Jim Alderton

Personal information
- Full name: James Harris Alderton
- Date of birth: 6 December 1924
- Place of birth: Wingate, County Durham, England
- Date of death: 1998 (aged 73–74)
- Place of death: Kidderminster, Worcestershire, England
- Position(s): Wing-half

Senior career*
- Years: Team / Apps / (Gls)
- 1941–1947: Wolverhampton Wanderers / 11 / (0)
- 1947–1952: Coventry City / 62 / (0)

= Jim Alderton =

English footballer

James Harris Alderton (6 December 1924 – 1998) was an English professional footballer who played in the Football League for Wolverhampton Wanderers and Coventry City.

==Career==
Alderton joined Wolverhampton Wanderers' youth ranks from school in December 1941. He turned out for the club 111 times during wartime, as well as guesting for Chester City.

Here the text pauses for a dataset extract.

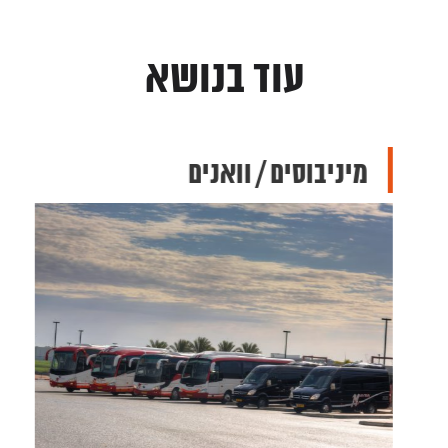
עוד בנושא
מיניבוסים / וואנים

After the Football League was resumed following the end of World War II, he made his official league debut on 16 September 1946 in a 0–3 defeat at Aston Villa. He made all his Wolves appearances during the 1946−47 season that saw the club miss out on the league title after losing on the final day.

Unable to hold down a regular place, he moved to Coventry City in 1947 where he played for five seasons until injury struck. He dropped into the non-league with Darlaston before later retiring from the game.